Calif. Bill Seeks to Ban Tags in IDs

California's Identity Information Protection Act would prohibit the use of contactless integrated circuits in government-issued identification documents.
Published: May 2, 2005

The California state senate judiciary committee has approved a bill that if passed into law would prohibit California state-, county- or municipality-issued identification cards from containing a contactless integrated circuit, such as an RFID inlay, that could, as the bill states, “broadcast personal information or enable personal information to be scanned remotely.” Such cards would include driver’s licenses, state employee ID cards, library cards issued by any public library, and ID cards issued by a public school or university.

While California and other states have introduced legislation (none of which has been voted into law) to control the use of radio frequency identification in commercial applications in order to protect consumer privacy, the lawmakers say this is the first bill that addresses the use of RFID within a body of government.


Sen. Simitian

On Tuesday, Mar. 26, the California state senate’s judiciary committee voted 6 to 1 to pass the Identity Information Protection Act of 2005. California State Senator Joe Simitian (D-Palo Alto) introduced the bill, for which he received strong support from the American Civil Liberties Union and the Electronic Frontier Foundation. The bill is now on its way to the state senate’s appropriations committee, which is expected to approve the bill and send it on to the full senate by late May or early June.

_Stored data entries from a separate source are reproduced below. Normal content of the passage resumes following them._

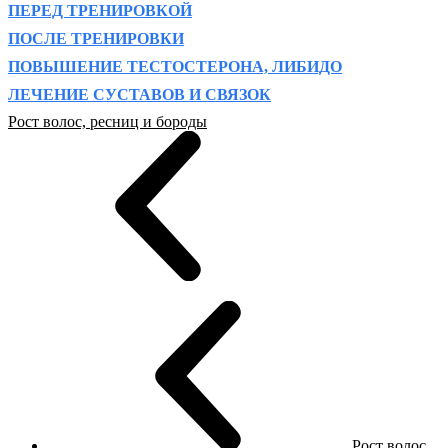
ПЕРЕД ТРЕНИРОВКОЙ
ПОСЛЕ ТРЕНИРОВКИ
ПОВЫШЕНИЕ ТЕСТОСТЕРОНА, ЛИБИДО
ЛЕЧЕНИЕ СУСТАВОВ И СВЯЗОК
Рост волос, ресниц и бороды
Рост волос,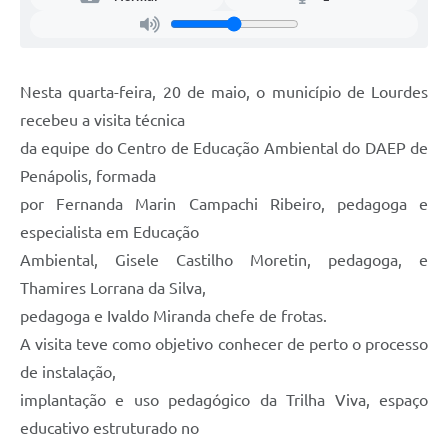
Legislação
Ouvidoria Municipal
PPA
Nesta quarta-feira, 20 de maio, o município de Lourdes
recebeu a visita técnica
Nota Fiscal Eletrônica
da equipe do Centro de Educação Ambiental do DAEP de
e-SIC
Penápolis, formada
por Fernanda Marin Campachi Ribeiro, pedagoga e
especialista em Educação
Ambiental, Gisele Castilho Moretin, pedagoga, e
Thamires Lorrana da Silva,
pedagoga e Ivaldo Miranda chefe de frotas.
A visita teve como objetivo conhecer de perto o processo
de instalação,
implantação e uso pedagógico da Trilha Viva, espaço
educativo estruturado no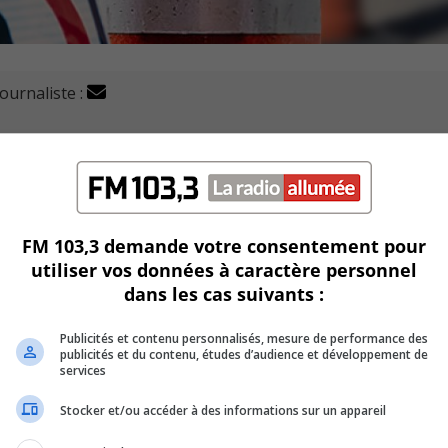
journaliste :
prévoir sur l’autoroute 10 dans le secteur Malo/Leduc à
e 10 ouest, entre la bretelle d’entrée de la voie de service 
FM 103,3 demande votre consentement pour
utiliser vos données à caractère personnel
dans les cas suivants :
idi le lendemain, et de samedi à 23h30 à dimanche midi.
Publicités et contenu personnalisés, mesure de performance des
culation, de 22h30 vendredi à dimanche midi, entre le boule
publicités et du contenu, études d’audience et développement de
 ces travaux.
services
Stocker et/ou accéder à des informations sur un appareil
fermée par mesure de sécurité.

Simitian says the bill is intended to address the privacy, personal safety and financial security of individuals. Controversy over the use of RFID in school ID cards at a Sacramento-area elementary school this winter (see RFID Takes Attendance-and Heat) spurred the bill.

The bill excludes a number of existing applications of RFID, including the use of RFID transponders for automated bridge toll payments and for the identification of prison inmates, patients in mental institutions and children in hospitals operated by the state or by a county or municipal government. It calls for the elimination of existing uses of RFID (such as for access cards) in state, county or municipal government buildings in California, by the year 2011.

It does, however, allow for government agencies to petition for the use of contactless integrated circuits in identification documents if those agencies can prove a compelling state interest for doing so and show that there is “no means less intrusive to the individual’s privacy and security that would achieve that compelling state interest.”

“The starting point of the bill is not about technological parameters, which I think are likely to change anyway,” says Simitian, referring to the various read ranges of RFID devices and the form factors in which tags and readers are available. “The starting point is, ‘Let’s keep private information private; let’s make sure that government is part of the solution and not part of the problem, at the state and local level.’ We’re not going to put this technology into identification documents unless there really is some compelling state interest and other technology simply won’t work.”

“RFID has come under increased scrutiny over the past few years. When it got to the point where it was being talked about at a local elementary school district all the way to the U.S. Department of State, it seemed to me it was time to take a step back and try to provide some thoughtful, rational policy basis for the decision-making that will be necessary in the coming years, about the appropriate use of RFID,” he says, alluding to the State Department’s plan to begin issuing U.S. passports with embedded RFID tags later this year (see U.S. Tests E-Passports). The passport’s tag would be used by the government and customs agents to call up personal information, including biometric data, on the passport holder.

The senator adds that while he believes there are legitimate privacy concerns over the uses of RFID in commercial applications, “there is a qualitative difference in implication in the use of RFID in government documents.”

The bill also states that any person reading or attempting to read an identification document without the holder’s permission may be punished, upon conviction, by imprisonment in a county jail for up to one year.